An dieser Einschätzung hält die Kammer fest, weil die Antragsteller hierauf nichts vorgetragen haben, was zu einer anderen Einschätzung und Entscheidung führen könnte. Die im Laufe des Verfahrens mitgeteilte Aufnahme einer Erwerbstätigkeit durch die Antragstellerin zu 1. führt demgegenüber noch dazu - darauf hat die Antragsgegnerin zu Recht hingewiesen - dass sich der oben ermittelte Einkommensüberhang weiter erhöht und erst Recht kein Leistungsanspruch bestehen kann.

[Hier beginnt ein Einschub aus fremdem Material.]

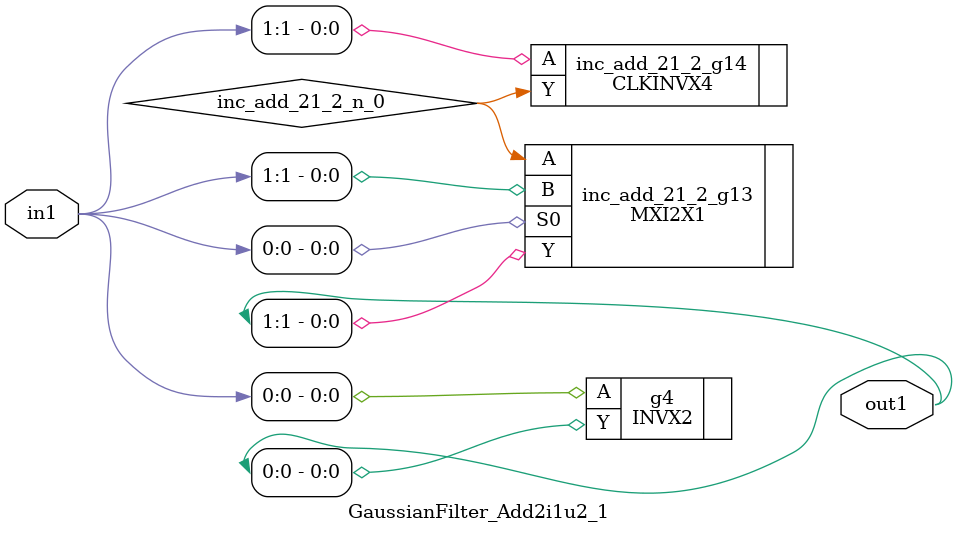
<source format=v>
`timescale 1ps / 1ps


module GaussianFilter_Add2i1u2_1(in1, out1);
  input [1:0] in1;
  output [1:0] out1;
  wire [1:0] in1;
  wire [1:0] out1;
  wire inc_add_21_2_n_0;
  INVX2 g4(.A (in1[0]), .Y (out1[0]));
  MXI2X1 inc_add_21_2_g13(.A (inc_add_21_2_n_0), .B (in1[1]), .S0
       (in1[0]), .Y (out1[1]));
  CLKINVX4 inc_add_21_2_g14(.A (in1[1]), .Y (inc_add_21_2_n_0));
endmodule



</source>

Die Kostenentscheidung beruht auf einer entsprechenden Anwendung des § 193 Abs. 1 SGG, das Verfahren ist für die Antragsteller gemäß § 183 S. 1 SGG gerichtskostenfrei.
Der Antrag auf Bewilligung von Prozesskostenhilfe (PKH) für das einstweilige Rechtsschutzverfahren war abzulehnen, weil die nötigen hinreichenden Erfolgsaussichten fehlen, § 73 a SGG i. V. m. § 114 ZPO, wie sich aus den vorstehenden Ausführungen ergibt.